Cow breeds and their effect
Research in a hiker's paradise
When ETH acquired the Weissenstein Alp on the Albula Pass in 1967, initially only Braunvieh cattle continued to go to the Alpine pasture, as had been customary up to then. Over time, however, new research questions came into focus and with them other cattle breeds. While this caused quite a stir in the early years, animals of specific breeds were even missed by people in the later years.
For a long time, Graubünden was a stronghold of Braunvieh cattle breeding and thus almost only Braunvieh cattle were known on the Graubünden Alpine pastures. When ETH Zurich acquired the Weissenstein Alp in 1967, projects were indeed carried out exclusively with animals of the Braunvieh breed in the first few years. With the changes in agriculture, however, other breeds and types of cattle also became the focus of research. For example, the then professorship in Animal Breeding took an interest in the Holstein and Jersey breeds, which are known for their high level of milk production. Therefore, in the course of the 1980s, the first black-and-white Holstein animals were brought to Alp Weissenstein. This fact caused some excitement and gave rise to quite a few discussions.
Ten years later, with new research questions and the suckler cows, additional new breeds appeared (at that time, restrictions on foreign breeds were lifted in Switzerland). While the first black Angus cows did not trigger any major reactions, the Scottish Highland cattle brought to Alp Weissenstein as part of the Polyproject PRIMALP attracted the attention of tourists in the region in particular. Even when there were no more such cattle on the Alpine pasture after the project was completed, people still frequently asked about the animals. Similar things happened in later years with the small-sized Dexter cows.
Research questions in the course of time
But not only the breeds changed over time, but also the research questions. Initially, the focus was mainly on production-related issues related to Alpine pastures and the performance of the animals. Then, with the higher-performing animals, questions about the physiology and health of the animals also came into the focus of research. This meant that it was no longer sufficient to precisely record the quantity of milk and weigh the animals. It also required blood samples from the animals and heart rate measurements.
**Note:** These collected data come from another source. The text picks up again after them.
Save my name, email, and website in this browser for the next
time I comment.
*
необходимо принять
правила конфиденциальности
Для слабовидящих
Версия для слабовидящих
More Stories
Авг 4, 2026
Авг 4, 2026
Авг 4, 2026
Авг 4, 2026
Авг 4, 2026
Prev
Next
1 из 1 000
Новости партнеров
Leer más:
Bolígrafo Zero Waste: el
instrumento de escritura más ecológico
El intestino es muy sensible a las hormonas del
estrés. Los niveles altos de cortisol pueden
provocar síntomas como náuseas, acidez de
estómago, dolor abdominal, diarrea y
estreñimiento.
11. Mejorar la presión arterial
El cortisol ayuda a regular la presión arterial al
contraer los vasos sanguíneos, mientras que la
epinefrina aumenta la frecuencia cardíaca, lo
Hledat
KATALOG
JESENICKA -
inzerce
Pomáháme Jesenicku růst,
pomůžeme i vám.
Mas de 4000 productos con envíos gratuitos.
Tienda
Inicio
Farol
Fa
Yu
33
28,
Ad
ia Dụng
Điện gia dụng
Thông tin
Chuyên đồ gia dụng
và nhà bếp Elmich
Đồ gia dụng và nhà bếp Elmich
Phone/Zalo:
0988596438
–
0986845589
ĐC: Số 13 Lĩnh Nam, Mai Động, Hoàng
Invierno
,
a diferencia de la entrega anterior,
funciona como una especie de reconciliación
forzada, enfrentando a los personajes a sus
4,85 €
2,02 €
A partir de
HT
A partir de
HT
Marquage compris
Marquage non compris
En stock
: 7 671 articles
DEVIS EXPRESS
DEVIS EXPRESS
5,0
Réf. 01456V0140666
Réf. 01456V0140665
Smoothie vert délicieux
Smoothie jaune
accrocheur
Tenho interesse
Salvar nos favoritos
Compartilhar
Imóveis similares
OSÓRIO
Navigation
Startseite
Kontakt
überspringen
With the PRIMALP project, the idea that the entire production system should be considered more comprehensively also became the focus of research, and with it questions about nutrient cycles, the utilisation of nutrients in feed and ultimately also the quality of milk and meat. This also necessitated the use of experimental techniques previously unfamiliar to the farming operation. For example, food samples had to be collected that corresponded as closely as possible to what the animals ate. Animal-specific samples of excrement were needed. Animals had to be tracked for their behaviour on the pasture. All this required creative solutions from the doctoral students.